[Items from a dataset]
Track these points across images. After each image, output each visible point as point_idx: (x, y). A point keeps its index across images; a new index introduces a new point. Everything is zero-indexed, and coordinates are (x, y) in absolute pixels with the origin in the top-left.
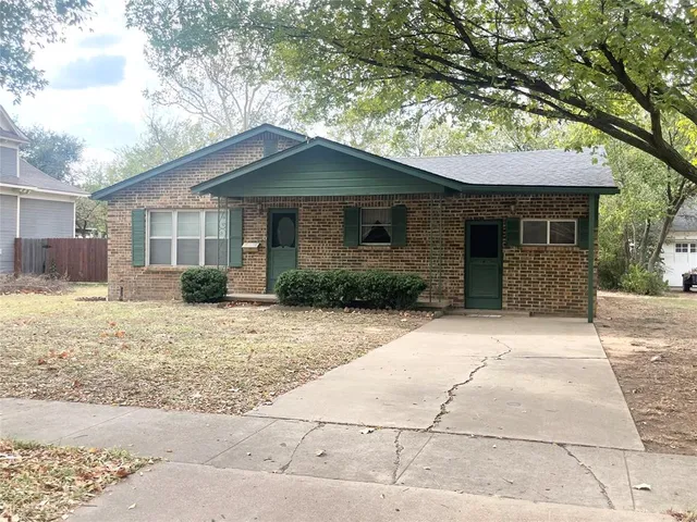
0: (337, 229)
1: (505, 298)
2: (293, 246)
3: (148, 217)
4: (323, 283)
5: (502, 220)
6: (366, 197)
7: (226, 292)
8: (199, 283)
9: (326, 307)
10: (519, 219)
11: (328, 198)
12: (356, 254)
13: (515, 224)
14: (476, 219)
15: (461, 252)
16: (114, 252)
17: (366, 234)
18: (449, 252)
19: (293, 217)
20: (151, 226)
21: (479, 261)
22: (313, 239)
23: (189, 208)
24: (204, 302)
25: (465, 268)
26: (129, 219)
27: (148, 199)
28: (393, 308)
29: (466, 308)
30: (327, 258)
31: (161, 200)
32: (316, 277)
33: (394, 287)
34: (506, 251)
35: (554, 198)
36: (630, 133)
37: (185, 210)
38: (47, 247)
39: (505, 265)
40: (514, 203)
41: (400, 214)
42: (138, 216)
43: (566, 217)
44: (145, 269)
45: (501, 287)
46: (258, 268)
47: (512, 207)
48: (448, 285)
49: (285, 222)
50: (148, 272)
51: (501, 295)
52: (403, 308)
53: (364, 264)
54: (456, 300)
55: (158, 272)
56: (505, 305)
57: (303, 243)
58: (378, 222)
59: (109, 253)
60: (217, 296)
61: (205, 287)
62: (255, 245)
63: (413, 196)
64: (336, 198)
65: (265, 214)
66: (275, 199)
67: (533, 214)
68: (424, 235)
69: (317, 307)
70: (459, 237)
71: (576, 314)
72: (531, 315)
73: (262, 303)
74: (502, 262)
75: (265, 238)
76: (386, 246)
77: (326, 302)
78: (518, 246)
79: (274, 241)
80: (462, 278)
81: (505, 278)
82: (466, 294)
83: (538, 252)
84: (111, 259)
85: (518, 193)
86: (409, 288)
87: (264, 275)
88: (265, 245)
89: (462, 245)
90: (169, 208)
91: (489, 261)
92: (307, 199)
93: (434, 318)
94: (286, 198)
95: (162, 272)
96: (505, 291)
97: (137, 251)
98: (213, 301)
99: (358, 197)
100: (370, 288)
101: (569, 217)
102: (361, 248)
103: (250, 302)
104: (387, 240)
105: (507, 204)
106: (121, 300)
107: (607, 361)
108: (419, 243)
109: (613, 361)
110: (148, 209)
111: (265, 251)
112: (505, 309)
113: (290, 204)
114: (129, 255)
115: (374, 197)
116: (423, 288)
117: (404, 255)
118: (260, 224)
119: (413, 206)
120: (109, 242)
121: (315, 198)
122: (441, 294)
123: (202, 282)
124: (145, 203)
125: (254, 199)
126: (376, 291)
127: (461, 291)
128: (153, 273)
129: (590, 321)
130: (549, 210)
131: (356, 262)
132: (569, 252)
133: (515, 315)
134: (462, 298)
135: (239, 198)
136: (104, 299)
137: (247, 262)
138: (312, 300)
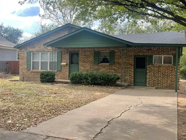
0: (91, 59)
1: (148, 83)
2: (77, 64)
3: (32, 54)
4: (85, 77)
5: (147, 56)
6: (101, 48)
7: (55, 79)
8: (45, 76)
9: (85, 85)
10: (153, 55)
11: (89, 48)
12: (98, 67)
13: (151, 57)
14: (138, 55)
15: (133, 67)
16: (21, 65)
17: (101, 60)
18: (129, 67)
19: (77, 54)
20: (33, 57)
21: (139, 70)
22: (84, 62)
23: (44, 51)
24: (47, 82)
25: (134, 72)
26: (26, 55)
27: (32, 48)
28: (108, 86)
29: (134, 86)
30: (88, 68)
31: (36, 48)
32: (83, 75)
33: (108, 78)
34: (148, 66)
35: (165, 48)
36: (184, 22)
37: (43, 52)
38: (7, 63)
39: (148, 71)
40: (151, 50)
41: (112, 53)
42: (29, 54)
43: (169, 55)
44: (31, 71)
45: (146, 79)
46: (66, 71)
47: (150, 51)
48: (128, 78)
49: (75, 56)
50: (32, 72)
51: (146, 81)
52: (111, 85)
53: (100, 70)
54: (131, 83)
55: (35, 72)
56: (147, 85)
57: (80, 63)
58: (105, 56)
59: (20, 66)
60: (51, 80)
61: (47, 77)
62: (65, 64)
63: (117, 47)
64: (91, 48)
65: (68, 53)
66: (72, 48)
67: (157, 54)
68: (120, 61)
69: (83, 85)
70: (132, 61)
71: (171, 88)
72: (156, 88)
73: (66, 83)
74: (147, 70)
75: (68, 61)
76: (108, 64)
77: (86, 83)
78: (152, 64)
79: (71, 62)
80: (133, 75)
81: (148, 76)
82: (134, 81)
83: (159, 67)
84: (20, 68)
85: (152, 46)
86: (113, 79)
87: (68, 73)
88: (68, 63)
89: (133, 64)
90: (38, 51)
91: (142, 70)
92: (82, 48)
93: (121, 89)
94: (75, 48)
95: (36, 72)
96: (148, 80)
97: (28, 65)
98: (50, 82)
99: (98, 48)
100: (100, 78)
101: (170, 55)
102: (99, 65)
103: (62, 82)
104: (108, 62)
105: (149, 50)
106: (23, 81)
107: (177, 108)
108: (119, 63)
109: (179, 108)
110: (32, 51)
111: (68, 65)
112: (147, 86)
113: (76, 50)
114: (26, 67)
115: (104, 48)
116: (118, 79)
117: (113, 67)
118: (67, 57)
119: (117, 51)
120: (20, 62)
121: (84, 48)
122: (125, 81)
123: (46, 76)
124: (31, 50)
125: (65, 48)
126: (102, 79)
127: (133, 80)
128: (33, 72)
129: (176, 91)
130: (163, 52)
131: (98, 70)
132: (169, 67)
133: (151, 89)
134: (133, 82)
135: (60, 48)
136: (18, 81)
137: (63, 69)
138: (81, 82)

▶ **TASK DIRECTIONS**:
Extract every line of the items above that contains the word "index".

▶ **RESULT**:
Track these points across images. After each image, output each visible point as point_idx: (x, y). A point keeps its index across images; a new index introduces a new point. Everything is zero-indexed, and coordinates are (x, y) in absolute pixels with the origin in the top-left.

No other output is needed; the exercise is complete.